Спасибо, Зелик. Только защита его уже ничего не меняла: администрация тоже приняла решение – свое.
– Радзинский, с вещами – пять минут на сборы, – приказал “кум” и велел конвойным вывести меня из “хаты”. – А вы, – обратился он к остальным, – кончайте “бузу”: вам здесь до мая сидеть. Будете препятствовать работе администрации, “уйдете” не в ссылку, а обратно по зонам – по 77-й прим.
Какая здесь на хуй 77-я прим? Это статью использовали после подавления бунтов, а тут тюрьма просто “упала”! Кому он “гонит” эту “парашу”: люди-то все бывалые.
Я не стал протестовать: не было сил, да и бессмысленно. Собрал “сидор”, попрощался с камерой и пошел на выход.
Я не понимал, почему меня “дернули” с вещами: значит, после ШИЗО не вернут обратно в “хату”? А куда?

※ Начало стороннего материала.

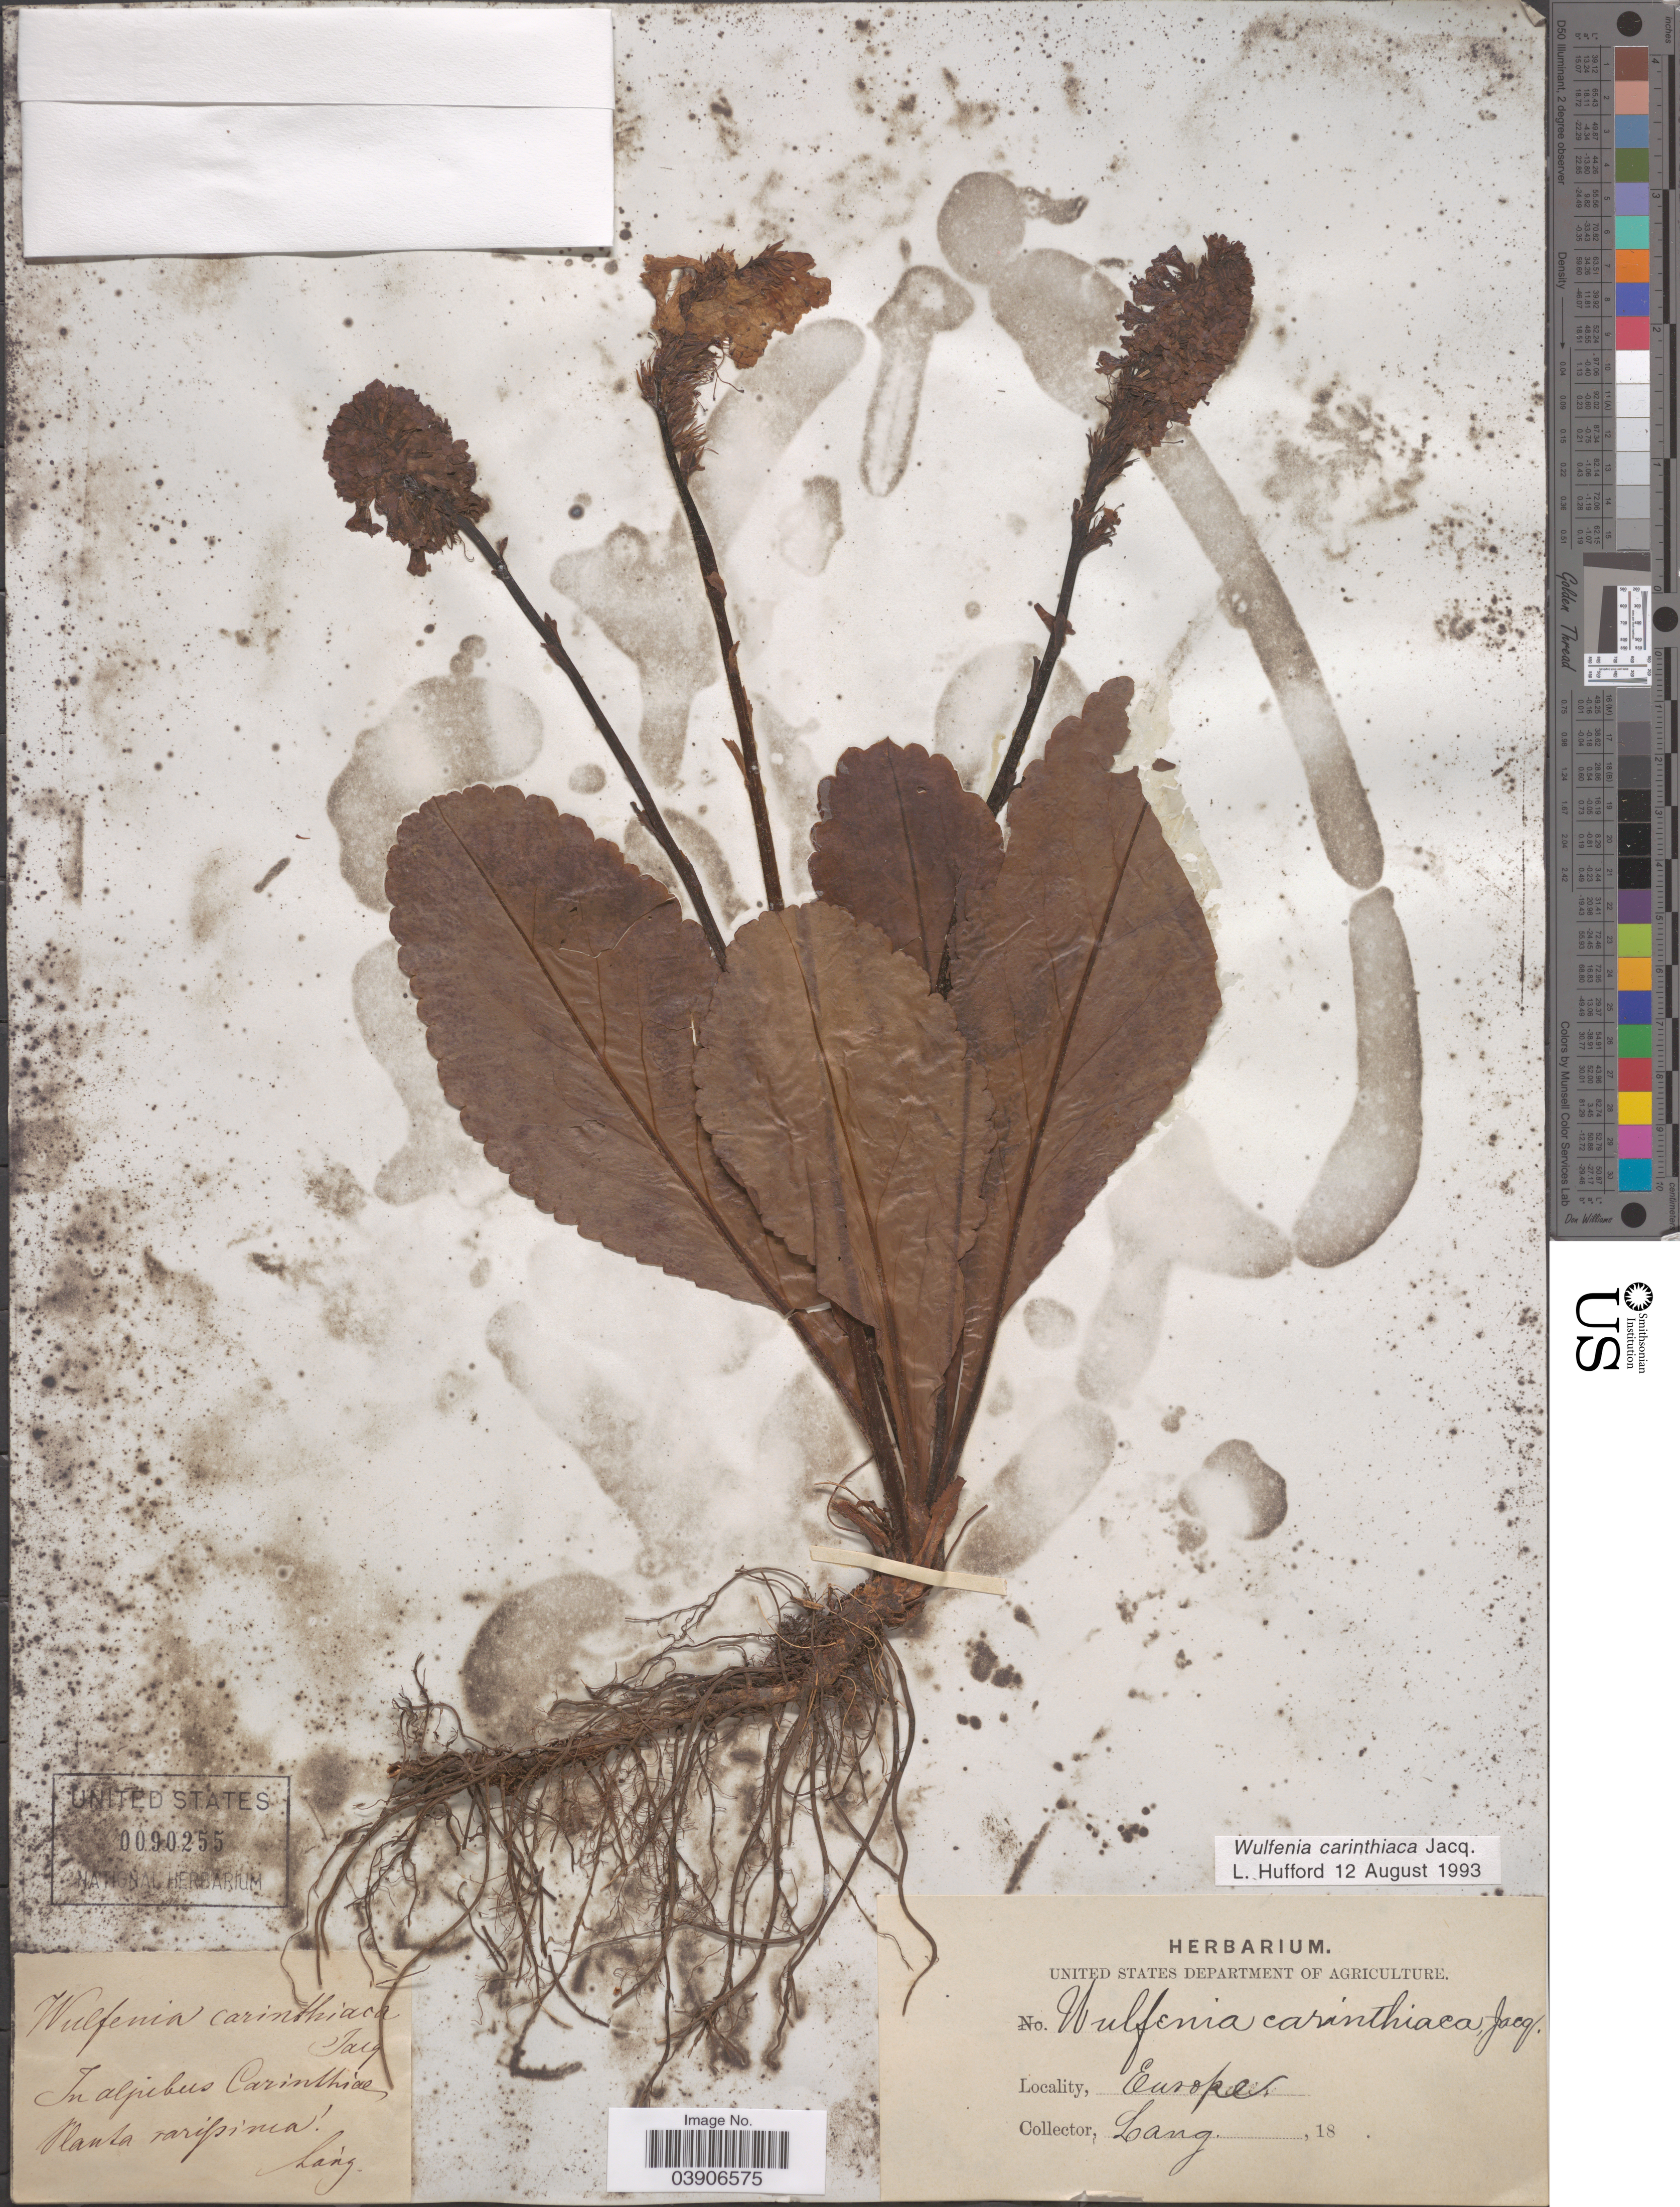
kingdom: Plantae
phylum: Tracheophyta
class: Magnoliopsida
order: Lamiales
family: Plantaginaceae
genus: Wulfenia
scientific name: Wulfenia carinthiaca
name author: Jacq.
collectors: -- Lang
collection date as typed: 18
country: Austria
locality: In alpibus Carinthiae. Europe.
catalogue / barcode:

Кроме нашей, в транзитном крыле была еще женская камера и две “хаты” для туббольных. И почему мне не зачитали приказ о водворении в штрафной изолятор с оглашением срока наказания? Что-то было не так.
Я был убежден, что меня ведут на склад сдать рюкзак, а оттуда в ШИЗО. Меня, однако, провели по каким-то коридорам в другой корпус, где водворили в крохотную пустую “двойку” – камеру с двумя сдвоенными “шконками”. Такие камеры обычно бывают “на спецу” – в спецблоке усиленного режима содержания заключенных – особо опасных или особо важных.
Я сел на нижнюю “шконку” и огляделся: “намордник”, свет с улицы – белесая полоска. Маленький стол с прикрученной к нему лавкой, на стене – квадраты ячеек для вещей. “Параша” – дырка в углу рядом с раковиной. Тюрьма как тюрьма: не хуже, не лучше.
Я засунул рюкзак под “шконку”, снял ботинки и лег спать, накрывшись телогрейкой. И будто провалился в болото – с головой.
Если б я писал художественное произведение, здесь был бы хороший момент для метафоры, литературного тропа: что, мол, свет проникал с улицы узкой полоской надежды и прочая херня. Или описал бы, как герой думал о своей загубленной молодой жизни, осознав весь ужас ситуации: вдруг его не выпустят в ссылку, а оставят в этой крохотной камере до конца жизни? Заживо погребенный – с младых лет до горестной кончины. Как он стоит под забранным “намордником” маленьким окошком и думает о своей любви, о долге, о родине, наконец. И в открывшийся ему мрак отчаяния проникает песня, ну, скажем, соловья, возвращая его к жизни.
Слезы, катарсис, аплодисменты, занавес. Зрители забирают в гардеробе пальто и отправляются по домам.
Ни о чем подобном – умном и возвышенном, – как, впрочем, и ни о чем другом я не думал, а просто лег спать.
Проснулся, когда вечером принесли ужин, от которого отказался. Пошел к раковине попить воды и неожиданно осознал, что чувствую себя легко, словно сон влил в меня силы. Потом я где-то читал, что после первичного выхода токсинов из организма во время голодовки наступает легкость. Судя по всему, она у меня наступила.
Утром следующего дня меня “выдернули” из одиночки без вещей и повели куда-то в главный корпус тюрьмы. Я посчитал, что уже голодаю восемь дней, и, стало быть, меня сейчас будут кормить насильно: засунут трубку в нос и закачают питательный раствор. Отвратительная, унизительная и крайне болезненная процедура. Но быстро понял, что ошибся, – меня вели не в медблок.
Вместо санчасти меня привели в комнату без окон, похожую на комнату для свиданий, где сидел коренастый мужчина с круглым лицом в гражданском костюме. На столе перед ним лежало мое заявление об объявлении бессрочной голодовки.
Мужчина приветливо улыбнулся и показал на стул:
– Присаживайтесь, Олег Эдвардович. Чай будете?
Я поблагодарил и отказался: я не знал, кто он, и не собирался с ним распивать чаи. Кроме того, я уже пил много чая с утра, когда во время раздачи завтрака мне дали чайник.
– Дроздов Василий Николаевич, сотрудник Управления госбезопасности по Томской области, – представился круглолицый. – По поводу вашего заявления.
ГБ. Значит, заявление мое все же до них дошло, и они, проконсультировавшись с Москвой, решили реагировать. Я ждал.
– Почему отказываетесь от еды, Олег Эдвардович? – поинтересовался Дроздов. – У вас и так здоровье не очень: язвенная болезнь, гастрит. Доведете себя до обострения.